C’est l’avocat de l’inspecteur Rajesh Moorghen, Rouben Mooroongapillay, qui a soulevé la question lors d’une séance à l’Equal Opportunities Commission mardi. Alors que l’article 27 (1) (b) de l’Equal Opportunities Act stipule que l’un des membres de la commission doit être un avocat comptant cinq années de pratique, tel n’est pas le cas pour Mary Jane Gayle Yerriah. Me Moroongapillay a réclamé sa démission afin de ne pas porter préjudice à son client. Une lettre officielle a été envoyée au Premier ministre à ce sujet, aujourd’hui.
L’Equal Opportunities Commission (EOC) avait convoqué l’inspecteur Rajesh Moorghen et son avocat, Me Rouben Mooroongapillay, concernant une plainte pour discrimination contre l’ancien commissaire de police, Dhun Ishwur Rampersad. Lors de cette séance, l’avocat a logé une objection concernant un des membres de la commission, en l’occurrence Mary Jane Gayle Yerriah. Cette dernière, qui est avocate, est aussi un membre actif du MSM et siège également sur le conseil d’administration de l’Information and Communication Technologies Authority (ICTA).
Me Mooroongapillay a questionné Mary Jane Gayle Yerriah sur son parcours professionnel. Après un cafouillage, il a été confirmé que cette dernière a prêté serment comme avocate en 2013. C’est ce qu’indiquent également nos archives. Le nom de Mary Jane Gayle Yerriah est mentionné dans un article du Mauricien en date du 19 janvier 2013 concernant 37 nouveaux avocats.
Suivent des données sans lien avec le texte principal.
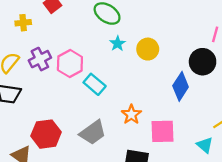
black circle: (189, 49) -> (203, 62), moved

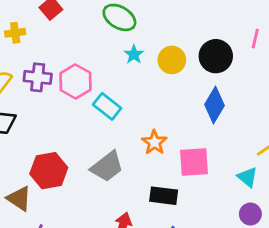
purple cross: (40, 59) -> (38, 77), turned 35
black circle: (203, 62) -> (216, 56), moved

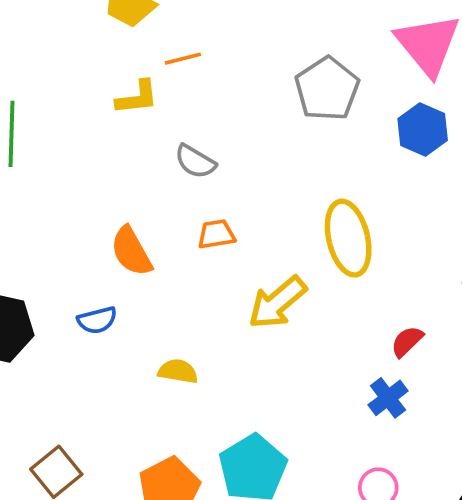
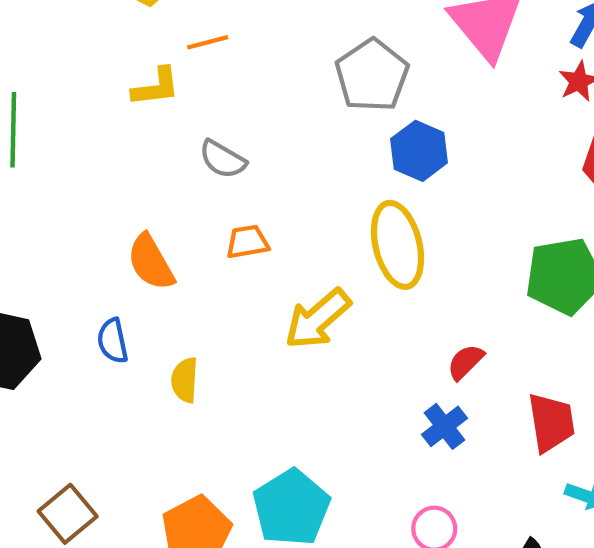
blue hexagon: (423, 130) -> (419, 151), moved
blue semicircle: (97, 320) -> (113, 341), turned 93
yellow semicircle: (178, 371) -> (185, 380), moved, turned -96

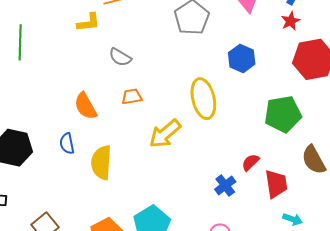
blue hexagon: (419, 151) -> (242, 58), moved
red semicircle: (465, 362) -> (250, 162), moved
yellow semicircle: (185, 380) -> (101, 162), size x1.6

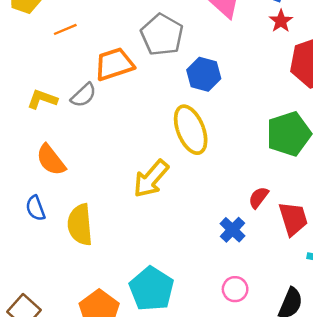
yellow L-shape: (89, 22) -> (42, 99), moved, turned -145
gray semicircle: (120, 57) -> (83, 95), turned -65
blue hexagon: (242, 58) -> (204, 74), moved
orange trapezoid: (132, 97) -> (114, 64), moved, size x1.6

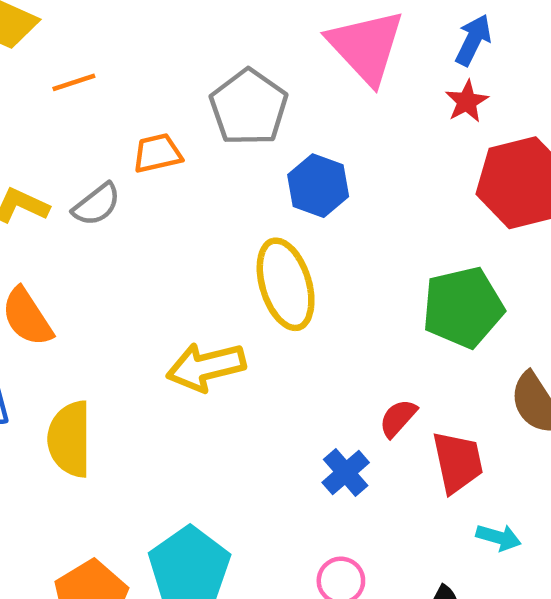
orange trapezoid: (114, 64) -> (157, 153), size x0.7
yellow arrow: (151, 179) -> (206, 367), turned 30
Or, l’Equal Opportunities Act 2008, article 27 (1), stipule : « (a) The Chairperson shall be a person who has been – (i) a Judge; (ii) a Magistrate for not less than 10 years; (iii) a law practitioner for not less than 10 years; or (iv) a Magistrate and a law practitioner for an aggregate period of not less than 10 years. (b) One of the members shall be a person who has been a law practitioner for not less than 5 years. » C’est cette dernière partie qui concerne Mary Jane Gayle Yerriah, car le président de la commission, Khalid Tegally, est un ancien magistrat et les deux autres membres sont l’ancien fonctionnaire Rishinand Roy Dookhony et le président du régional MSM du No 10, Guneshwar Shibchurn. Rappelons que le leader de l’opposition, Paul Bérenger, avait, lui, contesté la nomination de ce dernier pour des « ramifications politiques ».
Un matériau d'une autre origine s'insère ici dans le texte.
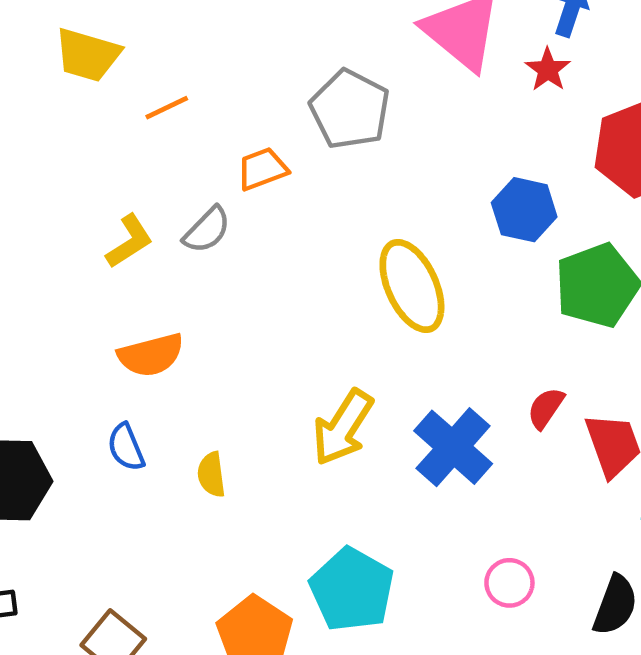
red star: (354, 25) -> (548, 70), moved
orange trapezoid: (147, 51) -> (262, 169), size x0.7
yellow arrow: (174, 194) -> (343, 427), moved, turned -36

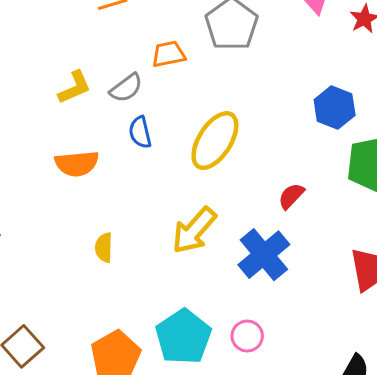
yellow ellipse: (412, 286) -> (215, 141), moved, turned 48
red semicircle: (546, 408) -> (291, 196), moved
blue semicircle: (126, 447) -> (140, 132), moved
pink circle: (509, 583) -> (247, 336), moved

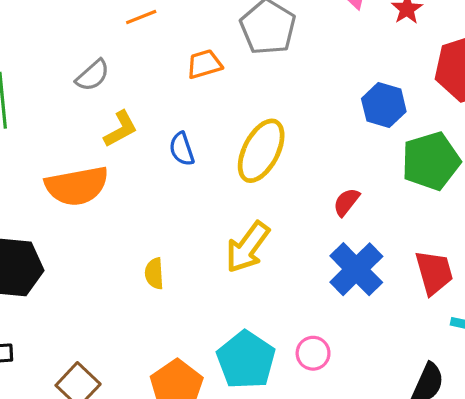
yellow L-shape: (75, 87) -> (121, 129), moved
gray semicircle: (126, 88) -> (93, 75), moved
orange semicircle: (77, 164) -> (77, 186), moved, size x1.4
blue cross: (264, 255) -> (356, 269), moved

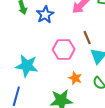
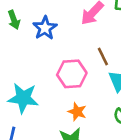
orange star: (75, 78) -> (77, 112), moved

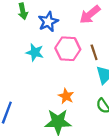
pink hexagon: (72, 74) -> (68, 49), moved
cyan star: (23, 98) -> (35, 52), moved, size x0.7

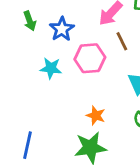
brown line: (94, 52) -> (122, 41), moved

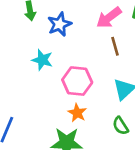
pink hexagon: (90, 58) -> (77, 81), moved

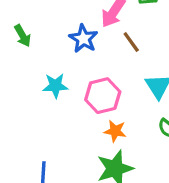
blue star: (59, 24) -> (83, 39), moved

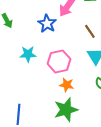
brown line: (131, 42) -> (90, 31), moved

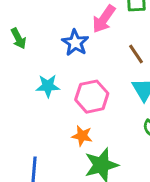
orange star: (67, 85) -> (82, 136), moved

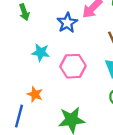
orange star: (82, 136) -> (35, 94), moved

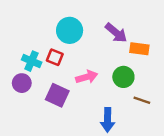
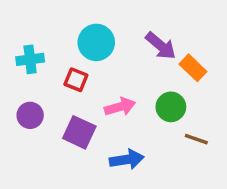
orange rectangle: (139, 49) -> (193, 68), turned 36
cyan cross: (32, 61) -> (30, 59), moved, turned -30
blue arrow: (108, 120) -> (127, 159), moved, turned -100

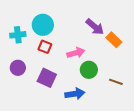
cyan circle: (96, 42) -> (43, 25), moved
pink arrow: (120, 107) -> (76, 53), moved
green circle: (171, 107) -> (89, 70), moved

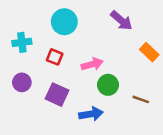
cyan circle: (43, 25) -> (64, 22), moved
purple arrow: (95, 27) -> (121, 21), moved
orange rectangle: (114, 40) -> (149, 52), moved

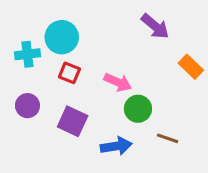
cyan circle: (64, 22) -> (62, 37), moved
pink arrow: (92, 64) -> (118, 82), turned 40
brown line: (141, 99) -> (168, 138), moved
Sollicité sur sa démarche, Me Rouben Mooroongapillay explique qu’il n’y a rien de personnel contre Mary Jane Gayle Yerriah. « Si la commission se prononce en faveur de mon client, la partie adverse pourra contester cet ordre, étant donné que la commission n’est pas en règle avec la loi », explique-t-il. D’où sa demande pour que Mary Jane Gayle Yerriah soit remplacée à l’EOC. L’avocat n’a pas non plus caché son étonnement en se demandant comment une commission chargée d’oeuvrer en faveur de la méritocratie peut aller à l’encontre de la loi.
Me Rouben Mooroongapillay soutient qu’« il est inadmissible que les membres de ce board n’aient pas pris la précaution de vérifier tous ces détails avant de la nommer comme assesseur ». « Ce n’est pas éthique. La population finira par perdre confiance en cette institution qui est censée rendre justice là où il y a injustice. La Présidente, devant qui elle a prêté serment, le Premier ministre et le ministre de la Bonne gouvernance doivent assumer leurs responsabilités ».
Soulignons que le député Shakeel Mohamed a soulevé cette question à l’Assemblée nationale hier. Le Premier ministre a donné l’assurance qu’il se penchera sur ce cas.
Sollicitée à ce sujet ce matin, Me Mary Jane Gayle Yerriah a fait part au Mauricien qu’elle ne souhaitait faire aucune déclaration à ce stade.